» **What is expected**: Line by line, retype the material with nothing left out.

» **Source material**:
=-=-=
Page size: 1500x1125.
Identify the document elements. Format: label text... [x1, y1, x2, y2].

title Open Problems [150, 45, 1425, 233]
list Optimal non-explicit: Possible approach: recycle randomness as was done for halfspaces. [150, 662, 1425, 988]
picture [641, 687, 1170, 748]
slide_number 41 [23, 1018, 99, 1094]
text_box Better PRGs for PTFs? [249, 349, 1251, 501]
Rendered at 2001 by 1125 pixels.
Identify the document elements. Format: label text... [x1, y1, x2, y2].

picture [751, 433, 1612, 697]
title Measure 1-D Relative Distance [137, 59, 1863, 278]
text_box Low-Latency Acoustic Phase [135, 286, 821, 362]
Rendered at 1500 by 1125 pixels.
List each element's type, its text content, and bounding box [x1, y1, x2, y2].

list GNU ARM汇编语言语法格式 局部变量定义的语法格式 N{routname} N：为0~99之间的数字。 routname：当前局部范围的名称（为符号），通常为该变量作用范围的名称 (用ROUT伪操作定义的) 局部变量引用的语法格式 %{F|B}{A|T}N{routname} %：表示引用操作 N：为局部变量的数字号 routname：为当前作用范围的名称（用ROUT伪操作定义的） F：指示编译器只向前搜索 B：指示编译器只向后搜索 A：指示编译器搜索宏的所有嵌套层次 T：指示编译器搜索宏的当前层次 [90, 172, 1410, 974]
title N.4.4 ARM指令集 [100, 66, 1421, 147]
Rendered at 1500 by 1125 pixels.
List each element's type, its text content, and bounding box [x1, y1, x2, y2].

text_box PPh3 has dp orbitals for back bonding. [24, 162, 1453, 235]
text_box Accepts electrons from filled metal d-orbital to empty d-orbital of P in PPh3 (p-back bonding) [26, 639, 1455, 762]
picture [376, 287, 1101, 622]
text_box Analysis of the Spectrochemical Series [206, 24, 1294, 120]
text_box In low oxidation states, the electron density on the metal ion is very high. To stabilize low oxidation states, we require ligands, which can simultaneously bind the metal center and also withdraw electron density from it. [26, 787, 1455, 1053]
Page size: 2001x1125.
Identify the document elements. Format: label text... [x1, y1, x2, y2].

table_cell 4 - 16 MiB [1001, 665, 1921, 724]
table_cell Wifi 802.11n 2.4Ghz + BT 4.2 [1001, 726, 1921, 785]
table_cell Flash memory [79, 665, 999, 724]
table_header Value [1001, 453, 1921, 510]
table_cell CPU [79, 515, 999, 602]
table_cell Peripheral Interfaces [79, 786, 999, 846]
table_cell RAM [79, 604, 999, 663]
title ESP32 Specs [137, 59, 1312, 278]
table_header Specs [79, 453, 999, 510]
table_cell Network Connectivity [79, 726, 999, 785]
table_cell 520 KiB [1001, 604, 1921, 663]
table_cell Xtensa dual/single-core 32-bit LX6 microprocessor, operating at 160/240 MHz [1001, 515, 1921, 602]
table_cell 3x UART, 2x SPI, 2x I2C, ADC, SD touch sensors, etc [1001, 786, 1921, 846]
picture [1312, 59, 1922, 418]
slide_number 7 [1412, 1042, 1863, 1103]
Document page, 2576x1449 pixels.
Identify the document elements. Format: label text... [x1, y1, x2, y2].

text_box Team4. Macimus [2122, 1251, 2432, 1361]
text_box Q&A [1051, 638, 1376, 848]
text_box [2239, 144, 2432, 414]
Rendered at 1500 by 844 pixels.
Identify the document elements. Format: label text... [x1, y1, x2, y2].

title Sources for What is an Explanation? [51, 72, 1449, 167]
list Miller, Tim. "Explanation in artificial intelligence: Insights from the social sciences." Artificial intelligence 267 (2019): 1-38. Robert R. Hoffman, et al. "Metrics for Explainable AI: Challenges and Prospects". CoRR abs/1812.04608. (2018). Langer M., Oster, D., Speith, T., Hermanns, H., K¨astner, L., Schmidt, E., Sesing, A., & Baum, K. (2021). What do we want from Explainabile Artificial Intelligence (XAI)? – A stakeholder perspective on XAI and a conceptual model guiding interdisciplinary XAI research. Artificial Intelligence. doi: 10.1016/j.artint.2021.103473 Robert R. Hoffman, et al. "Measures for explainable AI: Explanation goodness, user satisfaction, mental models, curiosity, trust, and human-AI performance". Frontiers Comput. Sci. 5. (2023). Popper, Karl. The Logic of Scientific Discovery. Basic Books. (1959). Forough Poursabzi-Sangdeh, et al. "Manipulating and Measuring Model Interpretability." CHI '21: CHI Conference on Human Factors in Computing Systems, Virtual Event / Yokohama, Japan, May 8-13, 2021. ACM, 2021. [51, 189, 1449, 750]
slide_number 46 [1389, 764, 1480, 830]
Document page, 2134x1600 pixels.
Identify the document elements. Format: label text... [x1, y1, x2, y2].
=-=-=
» **Written solution**:
Page size: 1500x1125.
Identify the document elements. Format: label text... [x1, y1, x2, y2].

title Open Problems [150, 45, 1425, 233]
list Optimal non-explicit: Possible approach: recycle randomness as was done for halfspaces. [150, 662, 1425, 988]
picture [641, 687, 1170, 748]
slide_number 41 [23, 1018, 99, 1094]
text_box Better PRGs for PTFs? [249, 349, 1251, 501]
Rendered at 2001 by 1125 pixels.
Identify the document elements. Format: label text... [x1, y1, x2, y2].

picture [751, 433, 1612, 697]
title Measure 1-D Relative Distance [137, 59, 1863, 278]
text_box Low-Latency Acoustic Phase [135, 286, 821, 362]
Rendered at 1500 by 1125 pixels.
List each element's type, its text content, and bounding box [x1, y1, x2, y2].

list GNU ARM汇编语言语法格式 局部变量定义的语法格式 N{routname} N：为0~99之间的数字。 routname：当前局部范围的名称（为符号），通常为该变量作用范围的名称 (用ROUT伪操作定义的) 局部变量引用的语法格式 %{F|B}{A|T}N{routname} %：表示引用操作 N：为局部变量的数字号 routname：为当前作用范围的名称（用ROUT伪操作定义的） F：指示编译器只向前搜索 B：指示编译器只向后搜索 A：指示编译器搜索宏的所有嵌套层次 T：指示编译器搜索宏的当前层次 [90, 172, 1410, 974]
title N.4.4 ARM指令集 [100, 66, 1421, 147]
Rendered at 1500 by 1125 pixels.
List each element's type, its text content, and bounding box [x1, y1, x2, y2].

text_box PPh3 has dp orbitals for back bonding. [24, 162, 1453, 235]
text_box Accepts electrons from filled metal d-orbital to empty d-orbital of P in PPh3 (p-back bonding) [26, 639, 1455, 762]
picture [376, 287, 1101, 622]
text_box Analysis of the Spectrochemical Series [206, 24, 1294, 120]
text_box In low oxidation states, the electron density on the metal ion is very high. To stabilize low oxidation states, we require ligands, which can simultaneously bind the metal center and also withdraw electron density from it. [26, 787, 1455, 1053]
Page size: 2001x1125.
Identify the document elements. Format: label text... [x1, y1, x2, y2].

table_cell 4 - 16 MiB [1001, 665, 1921, 724]
table_cell Wifi 802.11n 2.4Ghz + BT 4.2 [1001, 726, 1921, 785]
table_cell Flash memory [79, 665, 999, 724]
table_header Value [1001, 453, 1921, 510]
table_cell CPU [79, 515, 999, 602]
table_cell Peripheral Interfaces [79, 786, 999, 846]
table_cell RAM [79, 604, 999, 663]
title ESP32 Specs [137, 59, 1312, 278]
table_header Specs [79, 453, 999, 510]
table_cell Network Connectivity [79, 726, 999, 785]
table_cell 520 KiB [1001, 604, 1921, 663]
table_cell Xtensa dual/single-core 32-bit LX6 microprocessor, operating at 160/240 MHz [1001, 515, 1921, 602]
table_cell 3x UART, 2x SPI, 2x I2C, ADC, SD touch sensors, etc [1001, 786, 1921, 846]
picture [1312, 59, 1922, 418]
slide_number 7 [1412, 1042, 1863, 1103]
Document page, 2576x1449 pixels.
Identify the document elements. Format: label text... [x1, y1, x2, y2].

text_box Team4. Macimus [2122, 1251, 2432, 1361]
text_box Q&A [1051, 638, 1376, 848]
text_box [2239, 144, 2432, 414]
Rendered at 1500 by 844 pixels.
Identify the document elements. Format: label text... [x1, y1, x2, y2].

title Sources for What is an Explanation? [51, 72, 1449, 167]
list Miller, Tim. "Explanation in artificial intelligence: Insights from the social sciences." Artificial intelligence 267 (2019): 1-38. Robert R. Hoffman, et al. "Metrics for Explainable AI: Challenges and Prospects". CoRR abs/1812.04608. (2018). Langer M., Oster, D., Speith, T., Hermanns, H., K¨astner, L., Schmidt, E., Sesing, A., & Baum, K. (2021). What do we want from Explainabile Artificial Intelligence (XAI)? – A stakeholder perspective on XAI and a conceptual model guiding interdisciplinary XAI research. Artificial Intelligence. doi: 10.1016/j.artint.2021.103473 Robert R. Hoffman, et al. "Measures for explainable AI: Explanation goodness, user satisfaction, mental models, curiosity, trust, and human-AI performance". Frontiers Comput. Sci. 5. (2023). Popper, Karl. The Logic of Scientific Discovery. Basic Books. (1959). Forough Poursabzi-Sangdeh, et al. "Manipulating and Measuring Model Interpretability." CHI '21: CHI Conference on Human Factors in Computing Systems, Virtual Event / Yokohama, Japan, May 8-13, 2021. ACM, 2021. [51, 189, 1449, 750]
slide_number 46 [1389, 764, 1480, 830]
Document page, 2134x1600 pixels.
Identify the document elements. Format: label text... [x1, y1, x2, y2].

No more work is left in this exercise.